* WHAT YOU ARE ASKED TO DO *
Please copy every line with the string "front" from the entries below.

━━━━━━━━━━━━━━━━━━━━━━━━━━━━━━

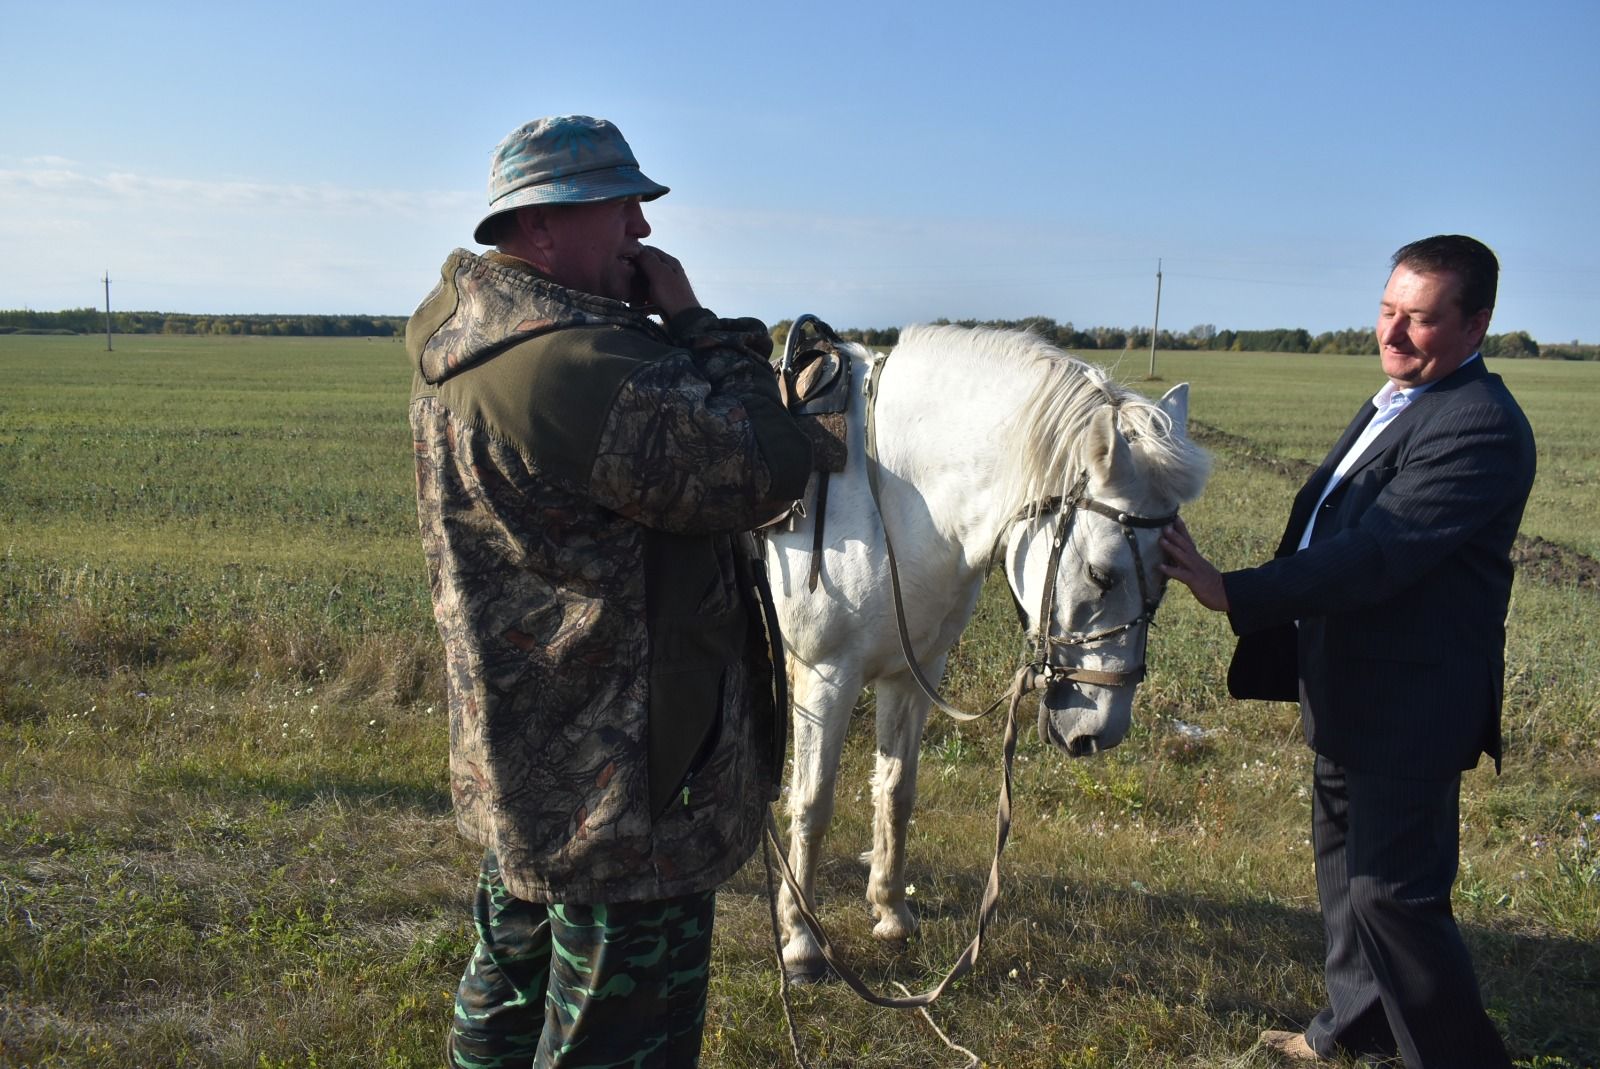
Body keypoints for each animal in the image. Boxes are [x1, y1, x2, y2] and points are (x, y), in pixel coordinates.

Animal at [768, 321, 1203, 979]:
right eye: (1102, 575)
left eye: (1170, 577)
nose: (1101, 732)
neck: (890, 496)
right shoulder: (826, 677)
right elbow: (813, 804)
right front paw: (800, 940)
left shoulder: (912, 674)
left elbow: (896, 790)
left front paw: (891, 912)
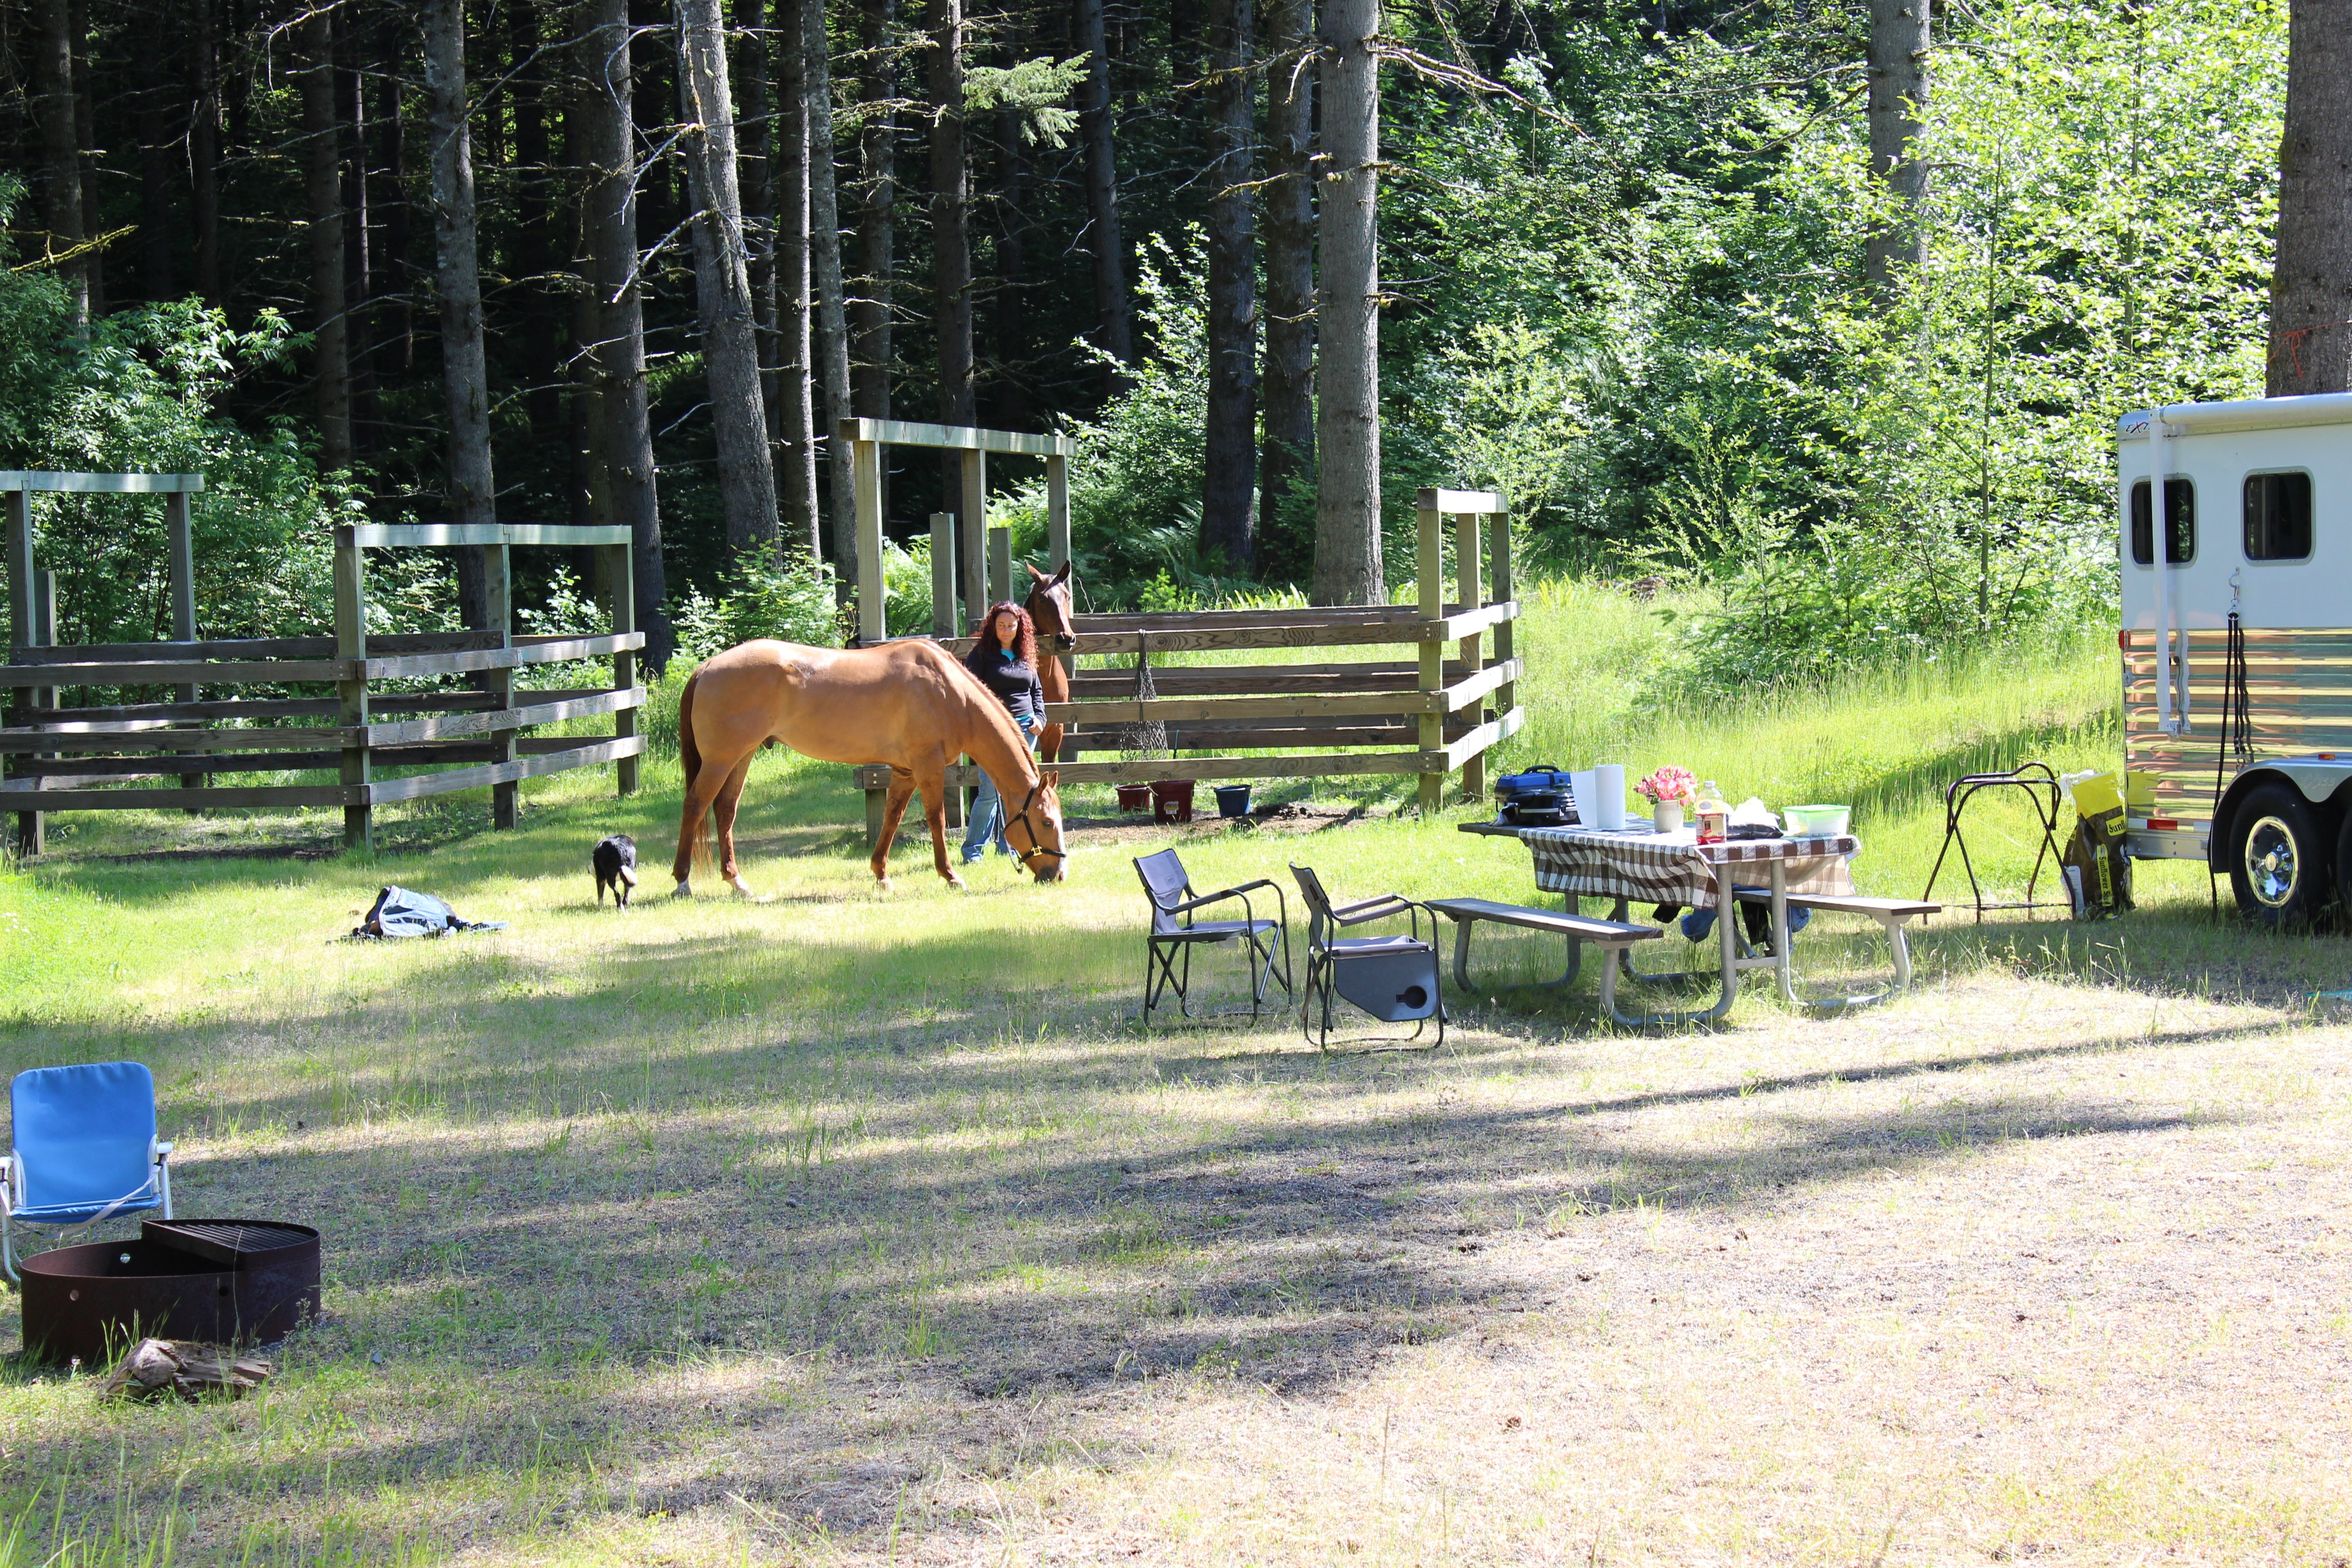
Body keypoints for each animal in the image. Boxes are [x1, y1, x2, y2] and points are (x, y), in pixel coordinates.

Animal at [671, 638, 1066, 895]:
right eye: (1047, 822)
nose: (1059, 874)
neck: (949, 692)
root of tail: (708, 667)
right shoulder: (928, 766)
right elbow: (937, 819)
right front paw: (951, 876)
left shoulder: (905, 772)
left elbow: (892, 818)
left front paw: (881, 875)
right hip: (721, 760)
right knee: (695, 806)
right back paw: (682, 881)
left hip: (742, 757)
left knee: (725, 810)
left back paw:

━━━━━━━━━━━━━━━━━━━━━━━━━━━━━━

* RESPONSE AREA *
right front paw: (800, 940)
left front paw: (891, 912)
right front paw: (951, 876)
left front paw: (881, 875)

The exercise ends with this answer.